> _Problem to work on_: Repeat nothing but the lines below running from the one containing "631 1133 717" to the one containing "42 280 1107". Keep both end lines.

> _Saved entries_:
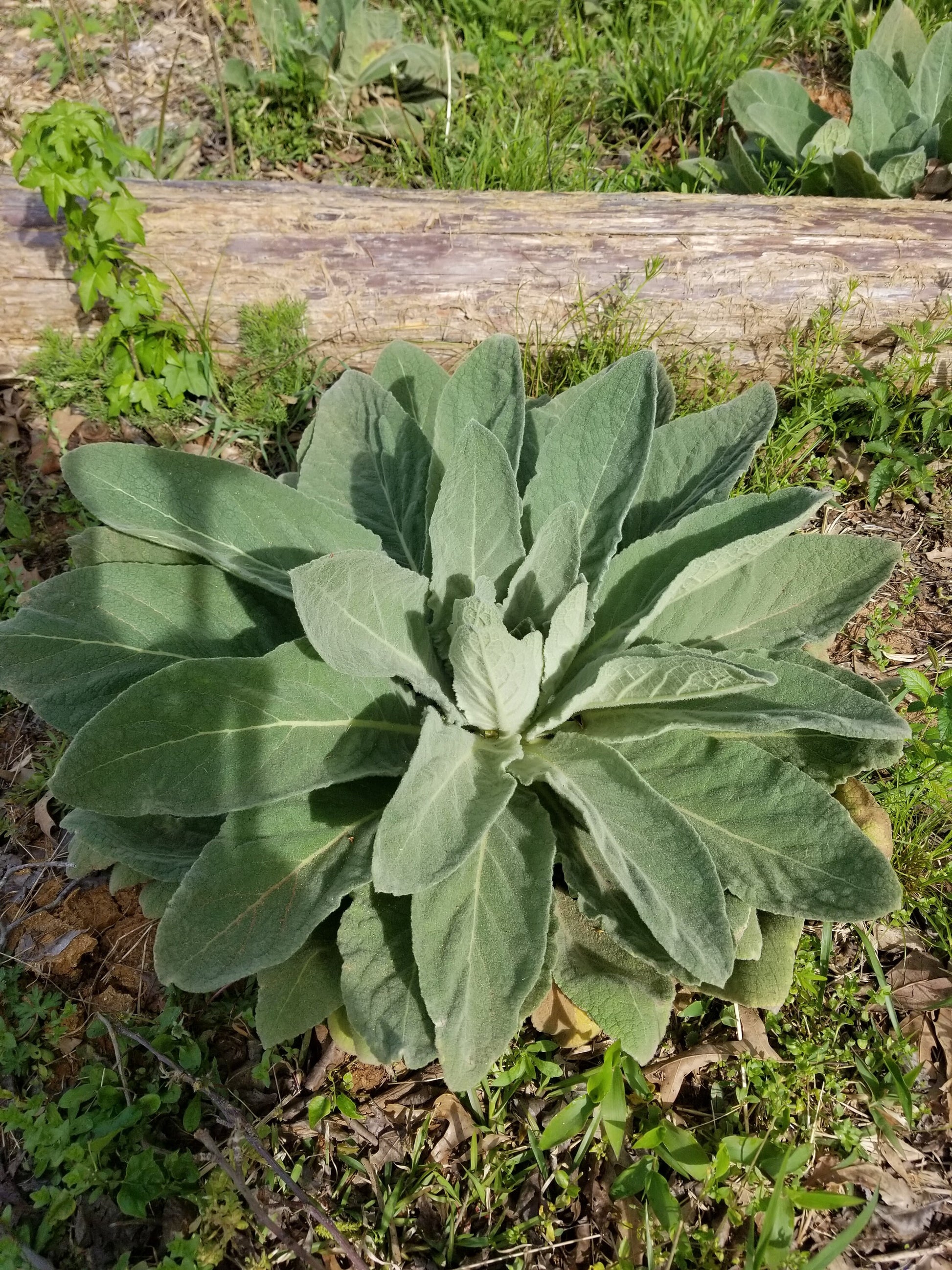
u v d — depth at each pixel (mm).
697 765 713
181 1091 738
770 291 1104
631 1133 717
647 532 812
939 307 1103
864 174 1240
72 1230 687
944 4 1622
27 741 960
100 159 1003
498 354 810
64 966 810
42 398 1167
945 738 772
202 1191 684
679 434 812
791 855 658
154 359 1096
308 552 771
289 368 1144
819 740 726
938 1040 764
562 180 1387
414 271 1111
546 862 642
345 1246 647
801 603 746
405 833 583
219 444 1163
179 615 738
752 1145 669
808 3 1622
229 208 1117
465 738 694
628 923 646
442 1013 587
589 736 729
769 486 1069
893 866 825
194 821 718
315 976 669
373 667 634
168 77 1317
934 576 1062
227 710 643
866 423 1138
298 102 1502
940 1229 687
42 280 1107
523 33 1674
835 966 806
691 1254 656
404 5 1727
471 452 709
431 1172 699
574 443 782
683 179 1403
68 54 1532
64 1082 755
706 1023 770
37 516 1098
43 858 885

> _Solution_:
631 1133 717
647 532 812
939 307 1103
864 174 1240
72 1230 687
944 4 1622
27 741 960
100 159 1003
498 354 810
64 966 810
42 398 1167
945 738 772
202 1191 684
679 434 812
791 855 658
154 359 1096
308 552 771
289 368 1144
819 740 726
938 1040 764
562 180 1387
414 271 1111
546 862 642
345 1246 647
801 603 746
405 833 583
219 444 1163
179 615 738
752 1145 669
808 3 1622
229 208 1117
465 738 694
628 923 646
442 1013 587
589 736 729
769 486 1069
893 866 825
194 821 718
315 976 669
373 667 634
168 77 1317
934 576 1062
227 710 643
866 423 1138
298 102 1502
940 1229 687
42 280 1107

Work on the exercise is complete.